*** Data for this task Section Begins ***

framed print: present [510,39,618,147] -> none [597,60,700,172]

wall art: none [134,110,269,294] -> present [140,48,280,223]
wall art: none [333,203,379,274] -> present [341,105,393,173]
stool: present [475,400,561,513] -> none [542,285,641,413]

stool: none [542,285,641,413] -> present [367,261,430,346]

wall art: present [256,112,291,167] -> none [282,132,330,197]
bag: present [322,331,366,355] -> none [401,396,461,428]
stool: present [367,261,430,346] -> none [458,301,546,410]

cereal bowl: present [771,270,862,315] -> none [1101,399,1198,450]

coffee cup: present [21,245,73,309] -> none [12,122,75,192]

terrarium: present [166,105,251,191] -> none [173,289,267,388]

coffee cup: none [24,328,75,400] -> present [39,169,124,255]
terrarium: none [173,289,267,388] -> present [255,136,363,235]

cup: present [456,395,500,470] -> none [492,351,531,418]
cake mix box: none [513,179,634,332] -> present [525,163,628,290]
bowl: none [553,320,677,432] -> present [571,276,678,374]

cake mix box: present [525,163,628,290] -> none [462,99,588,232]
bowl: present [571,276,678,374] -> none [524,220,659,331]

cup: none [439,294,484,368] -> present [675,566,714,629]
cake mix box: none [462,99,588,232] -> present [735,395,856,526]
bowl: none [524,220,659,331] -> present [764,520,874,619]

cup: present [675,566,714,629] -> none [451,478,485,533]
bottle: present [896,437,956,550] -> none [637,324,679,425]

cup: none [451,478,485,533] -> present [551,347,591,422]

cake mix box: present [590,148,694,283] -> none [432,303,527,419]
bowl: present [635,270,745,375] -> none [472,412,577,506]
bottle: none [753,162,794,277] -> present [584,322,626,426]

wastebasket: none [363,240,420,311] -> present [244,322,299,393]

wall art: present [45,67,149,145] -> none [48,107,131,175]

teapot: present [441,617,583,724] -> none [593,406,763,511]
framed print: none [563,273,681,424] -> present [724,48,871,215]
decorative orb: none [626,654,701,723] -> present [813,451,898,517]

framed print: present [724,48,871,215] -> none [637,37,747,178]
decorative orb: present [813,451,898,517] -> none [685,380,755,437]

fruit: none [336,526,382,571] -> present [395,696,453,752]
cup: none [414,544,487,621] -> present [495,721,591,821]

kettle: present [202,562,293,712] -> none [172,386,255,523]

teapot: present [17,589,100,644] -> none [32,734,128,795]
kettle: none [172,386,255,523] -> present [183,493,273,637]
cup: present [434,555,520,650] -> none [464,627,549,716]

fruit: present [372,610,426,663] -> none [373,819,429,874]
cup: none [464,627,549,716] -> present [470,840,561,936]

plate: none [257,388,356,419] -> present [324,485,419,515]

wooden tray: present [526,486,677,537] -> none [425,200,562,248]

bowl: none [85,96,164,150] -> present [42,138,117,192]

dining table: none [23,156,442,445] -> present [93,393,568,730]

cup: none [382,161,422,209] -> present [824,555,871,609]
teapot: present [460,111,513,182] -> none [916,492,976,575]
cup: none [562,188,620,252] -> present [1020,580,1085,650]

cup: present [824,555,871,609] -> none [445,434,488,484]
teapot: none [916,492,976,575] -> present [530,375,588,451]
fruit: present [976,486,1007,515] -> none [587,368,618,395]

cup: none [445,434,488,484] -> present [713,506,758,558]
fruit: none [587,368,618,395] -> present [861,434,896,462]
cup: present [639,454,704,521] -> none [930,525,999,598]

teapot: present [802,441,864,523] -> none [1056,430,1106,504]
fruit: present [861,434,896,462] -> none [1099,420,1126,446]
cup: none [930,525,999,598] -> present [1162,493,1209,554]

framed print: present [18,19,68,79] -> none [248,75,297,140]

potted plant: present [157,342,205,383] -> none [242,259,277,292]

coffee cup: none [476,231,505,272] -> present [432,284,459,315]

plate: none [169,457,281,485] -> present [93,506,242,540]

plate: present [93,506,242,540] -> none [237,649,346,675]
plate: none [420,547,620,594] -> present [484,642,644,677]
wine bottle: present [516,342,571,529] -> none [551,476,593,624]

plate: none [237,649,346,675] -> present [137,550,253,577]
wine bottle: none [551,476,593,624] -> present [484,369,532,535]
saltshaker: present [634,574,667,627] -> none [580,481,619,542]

*** Data for this task Section Ends ***

(What the task requires) The records above should be printed exactly, please, from the first line through the line containing "bag: present [322,331,366,355]", with both ends kept and nothing past it.

(Answer box)
framed print: present [510,39,618,147] -> none [597,60,700,172]

wall art: none [134,110,269,294] -> present [140,48,280,223]
wall art: none [333,203,379,274] -> present [341,105,393,173]
stool: present [475,400,561,513] -> none [542,285,641,413]

stool: none [542,285,641,413] -> present [367,261,430,346]

wall art: present [256,112,291,167] -> none [282,132,330,197]
bag: present [322,331,366,355] -> none [401,396,461,428]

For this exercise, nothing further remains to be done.